His efforts, however, aren’t going especially well.

Part of the problem is that the Senate’s filibuster rule still exists, and as a procedural matter, there doesn’t appear to be any alternative way to pass the proposal. (Relatedly, there’s simply no way the package could garner 60 votes). To make matters worse, even if the Republican majority were to follow the president’s instructions and scrap the filibuster altogether, the anti-voting legislation doesn’t even appear to have the support of 50 senators.

In fact, earlier this month, when White House allies tried to add Trump’s bill to a funding package, four Senate Republicans — Thom Tillis of North Carolina, Mitch McConnell of Kentucky, Lisa Murkowski of Alaska and Susan Collins of Maine — voted against it.

At that point, the president and his team started exploring a different kind of question: How could they apply leverage to this quartet?
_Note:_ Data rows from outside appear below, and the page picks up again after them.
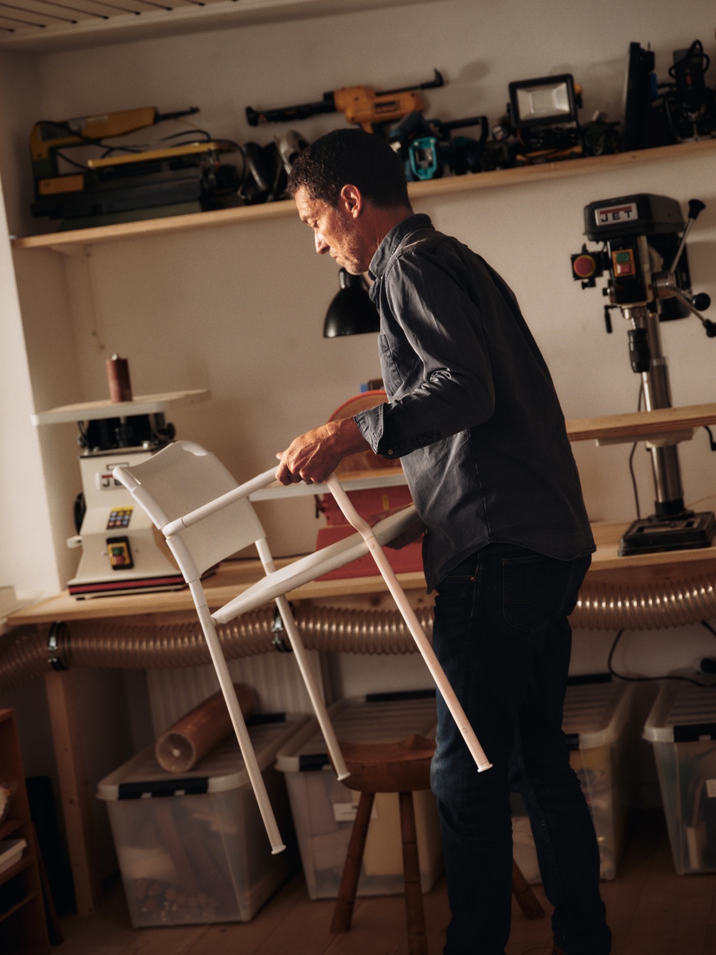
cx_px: 358
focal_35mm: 79
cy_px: 478
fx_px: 2179
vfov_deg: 24.7
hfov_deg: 18.7
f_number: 5
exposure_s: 1/125
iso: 800
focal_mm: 100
An answer has proved elusive. The president and his political operation can’t go after Collins, because they need her to win in the fall to reduce the odds of Democrats claiming a Senate majority. Trump has tried to bully Murkowski with increasingly caustic harangues, but the Alaskan isn’t up for re-election until 2028, and she’s already proven an ability to persevere without the backing of Trump or the party.

That leaves Tillis and McConnell, both of whom are retiring this year, which has freed them to do as they please and left the White House with little in the way of leverage.